The Stretto House, as Holl called the Dallas home, is a spectacularly detailed and intricate work based on a classic of modern music, Béla Bartók’s Music for Strings, Percussion, and Celesta, in ways that could be evident only to scholars equally comfortable in architecture and in music. By the time he hit maturity as a practical architect, he had been teaching for nearly 20 years and refined an approach that hunted for specific, discoverable meaning in each design. Many architects attach verbal labels to visual ideas, but in Holl’s case, pithy, sometimes mystifying titles such as “Sliced Porosity Block” or “Horizontal Skyscraper” have a precise task: to unify disparate elements, resolve contradictions, seduce clients, and generate distinct spatial experiences.

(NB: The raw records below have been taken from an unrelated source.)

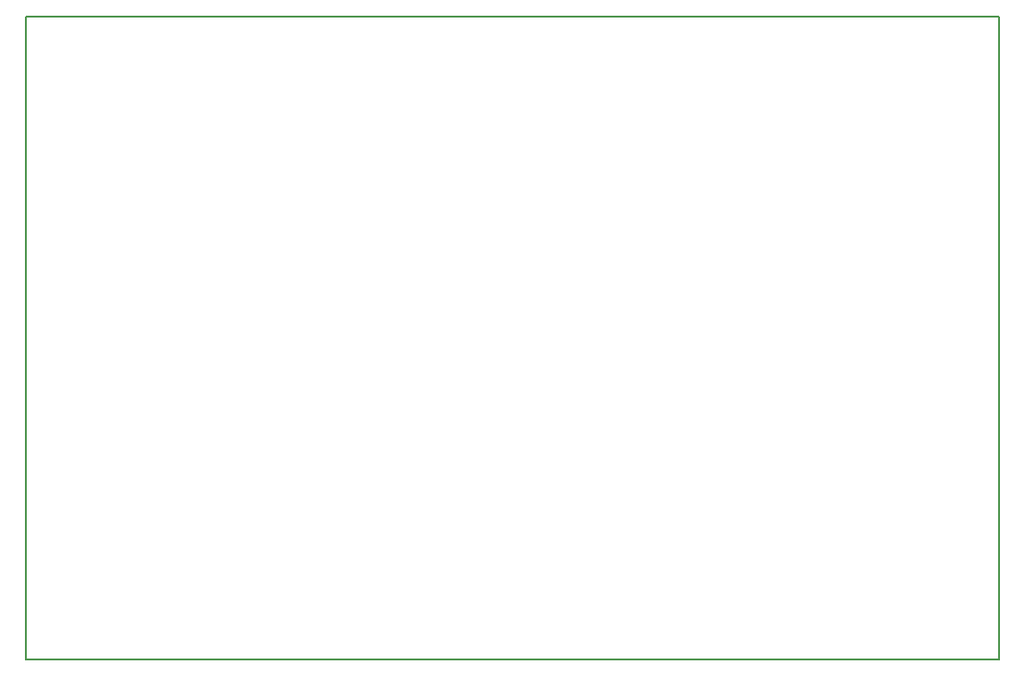
<source format=gbr>
%TF.GenerationSoftware,KiCad,Pcbnew,8.0.5*%
%TF.CreationDate,2024-10-29T23:36:48+01:00*%
%TF.ProjectId,8In-8Out-LAN9252-only,38496e2d-384f-4757-942d-4c414e393235,rev?*%
%TF.SameCoordinates,Original*%
%TF.FileFunction,Profile,NP*%
%FSLAX46Y46*%
G04 Gerber Fmt 4.6, Leading zero omitted, Abs format (unit mm)*
G04 Created by KiCad (PCBNEW 8.0.5) date 2024-10-29 23:36:48*
%MOMM*%
%LPD*%
G01*
G04 APERTURE LIST*
%TA.AperFunction,Profile*%
%ADD10C,0.200000*%
%TD*%
G04 APERTURE END LIST*
D10*
X142494000Y-62484000D02*
X231648000Y-62484000D01*
X231648000Y-121412000D01*
X142494000Y-121412000D01*
X142494000Y-62484000D01*
M02*

</source>
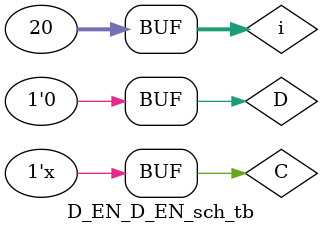
<source format=v>

`timescale 1ns / 1ps

module D_EN_D_EN_sch_tb();

// Inputs
   reg D;
   reg C;

// Output
   wire Q;
   wire Qn;

// Bidirs

// Instantiate the UUT
   D_EN UUT (
		.D(D), 
		.C(C), 
		.Q(Q), 
		.Qn(Qn)
   );
// Initialize Inputs
integer i = 0;
      initial begin
		D = 0;
		C = 0;
		#40;
		D = 1;
		#70;
		D = 0;
		#100;
		D = 1;
		#20;
		D = 0;
		#140;
		D = 1;
		#50;
		D = 0;
		#20;
		D = 1;
		#40;
		D = 0;
		#80;
		D = 1;
		#20;
		D = 0;
		end
		
		always@ *
			for(i = 0; i<20; i=i+1)begin
				#50;
				C <= ~C;
			end
endmodule

</source>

Those ideas can hit him immediately on his first visit to a site, or else they get collectively squeezed out of meeting after laborious meeting. Either way, Holl distills the idea into a sketch that is a combination of seed, marketing tool, and artifact. He has amassed more than 10,000 of these bejeweled pages, a record of intellectual ferment preserved in a format that can never become obsolete.
“The watercolor informs the logic of the design at the level of fantasy,” says the architectural historian and critic Kenneth Frampton, Assoc. AIA, a longtime champion of Holl’s. “It’s a very oblique approach, but his charismatic enthusiasm can carry things forward. He has enormous charm.”